Sites Inria

Version française

THOTH Research team

Learning visual models from large-scale data

Team presentation

Thoth is a joint team of Inria and Laboratoire Jean Kuntzmann, and started in January 2016. It is a follow up to the LEAR team (2003-2015).

Thoth is motivated by today's context in which the quantity of digital images and videos available on-line continues to grow at a phenomenal speed: home users put their movies on YouTube and their images on Flickr; journalists and scientists set up web pages to disseminate news and research results; and audiovisual archives from TV broadcasts are opening to the public. Thus, there is a pressing and in fact increasing demand to annotate and index this visual content for home and professional users alike. Current object recognition and scene understanding technology mostly relies on fully supervised classification engines, and visual models are essentially (piecewise) rigid templates learned from hand labeled images. The sheer scale of on-line data and the nature of the embedded annotation call for a departure from this fully supervised scenario. The main objective of the Thoth project-team is to develop a new framework for learning the structure and parameters of visual models by actively exploring large digital image and video sources (off-line archives as well as growing on-line content), and exploiting the weak supervisory signal provided by the accompanying meta-data.

Research themes

The main objectives of the team are:

(i) designing and learning structured models capable of representing this visual information: Developing novel models for a more complete understanding of scenes to address all the component tasks. We propose to incorporate the structure in image and video data explicitly into the models. In other words, our models aim to satisfy the complex sets of constraints that exist in natural images and videos.

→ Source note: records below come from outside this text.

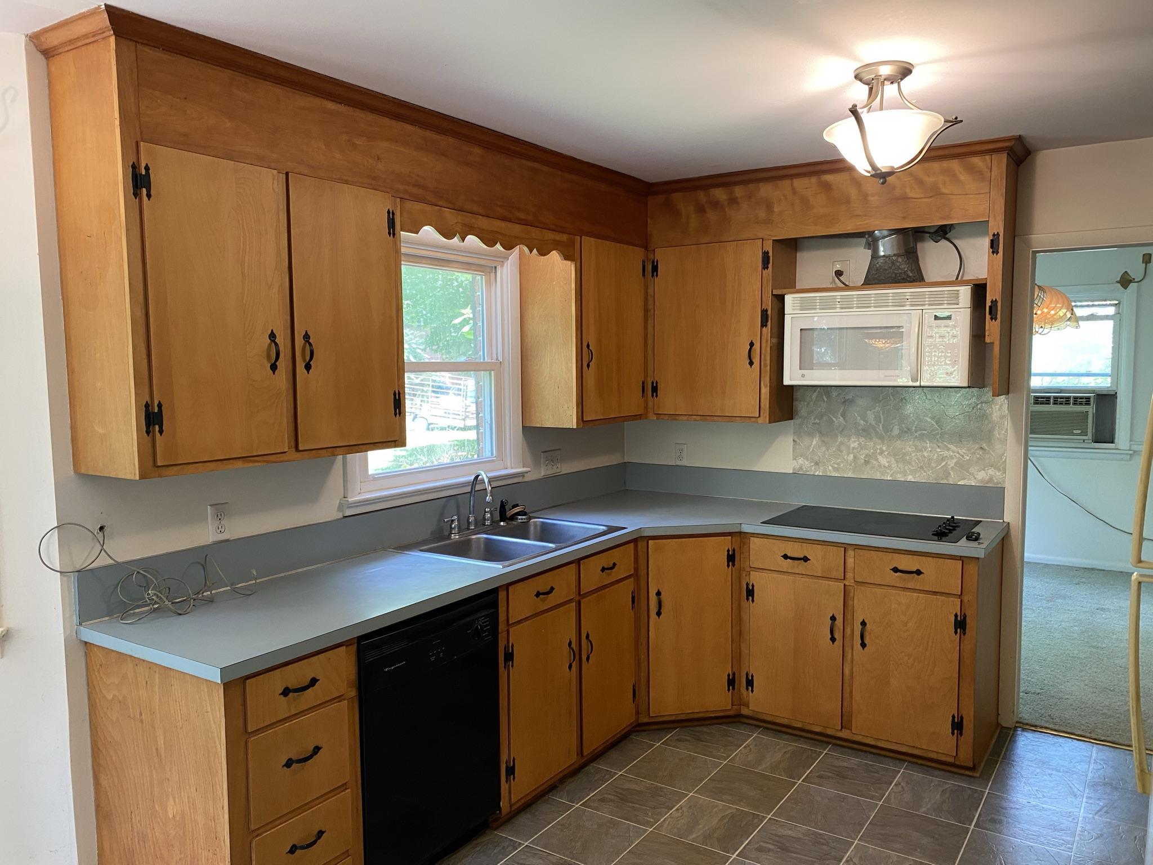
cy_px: 432
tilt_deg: -5.7
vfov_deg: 53.1
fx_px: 866
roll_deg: +0.5
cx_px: 576
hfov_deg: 67.3
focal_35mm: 26
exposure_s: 1/60
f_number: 1.8
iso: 160
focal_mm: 4.25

(ii) learning visual models from minimal supervision or unstructured meta-data: The approach we propose to address the limitations of the fully supervised learning paradigm aligns with “Big Data” approaches developed in other areas: we rely on the orders-of-magnitude-larger training sets that have recently become available with metadata to compensate for less explicit forms of supervision.

(iii) large-scale learning and optimization: This part of our research concentrates on the design and theoretical justifications of deep architectures, with a focus on weakly supervised and unsupervised learning, and the development of continuous and discrete optimization techniques that push the state of the art in terms of speed and scalability.

An additional focus of Thoth is on collection of appropriate datasets and design of accompanying evaluation protocols.

International and industrial relations

Thoth team members collaborate with academic research groups at UC Berkeley, University of Edinburgh, MPI Tubingen, University of Washington, Inria WILLOW team, IIIT Hyderabad (India), and also industrial partners such as Xerox Research Centre Europe, Facebook AI Research, Microsoft Research-Inria Joint Centre and Google.